Foundation-Sec-8B by Cisco, a specialized cybersecurity AI model built on Llama-3.1-8B, offers threat mapping, vulnerability prioritization, and SOC workflow automation.
Ideal for alert triage, compliance evidence extraction, and red-team planning, it allows secure local or cloud deployment for privacy-preserving AI-driven security solutions.
The article details the step-by-step installation process of Foundation-Sec-8B, starting with prerequisites like RTX A6000 GPU and Anaconda installation.
Using a GPU-powered Virtual Machine by NodeShift is recommended for its affordability and compliance with GDPR, SOC2, and ISO27001 requirements.
Steps include setting up a NodeShift account, creating a GPU node with desired configurations, selecting authentication method and image, connecting via SSH, and setting up project dependencies.

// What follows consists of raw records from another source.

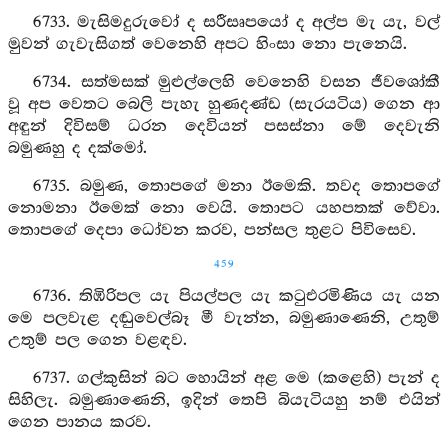
6733. මැසිමදුරුවෝ ද සරීසෘපයෝ ද අල්ප මැ යැ, වල්
මුවන් ගැවැසිගත් වෙනෙහි අපට හිංසා නො පැනෙයි.
6734. සත්මසක් මුළුල්ලෙහි වෙනෙහි වසන ජීවශෝකී
වූ අප වෙතට බෙලි පැහැ හුණදණ්ඩ (සැරයටිය) ගෙන ආ
අඳුන් දිවිසම් ධරන දෙවියන් පසස්නා මේ දෙවැනි
බමුණහු ද දක්මෝ.
6735. බමුණ, තොපගේ මනා ඊමෙකි. තවද තොපගේ
නොමනා ඊමෙක් නො වෙයි. තොපට යහපතක් වේවා.
තොපගේ දෙපා ධෝවන කරව, පන්සල තුළට පිවිසෙව.
459
6736. තිඹිරිපල යැ පියල්පල යැ කටුඑරමිණිය යැ යන
මෙ පලවැළ දඬුවෙල්බෑ මී වැන්න, බමුණාණෙනි, උතුම්
උතුම් පල ගෙන වළඳව.
6737. ගල්කුසින් බට හොයින් අළ මෙ (කළෙහි) පැන් ද
සිහිලැ. බමුණාණෙනි, ඉදින් තෙපි බියැටියහු නම් එයින්
ගෙන පානය කරව.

SSH port forwarding is necessary for remote machines like NodeShift GPU to access Jupyter Notebook on the local browser.
The process involves creating a virtual environment with Anaconda, installing necessary dependencies, conducting SSH port forwarding, and running the Jupyter notebook session.
Downloading model checkpoints and running the model in a Python notebook using transformers for tasks like mapping CVE IDs are demonstrated in the concluding steps.
Foundation-Sec-8B aims to enhance threat detection, vulnerability assessment, and red-team simulations, facilitated by NodeShift for seamless deployment, flexibility, and cost-effectiveness.
NodeShift offers scalable and secure infrastructure supporting on-prem and cloud-based installations, catering to organizations integrating AI models into their security workflows.
The collaboration between Foundation-Sec-8B and NodeShift ensures efficient AI operations, performance, compliance, and control throughout the deployment process.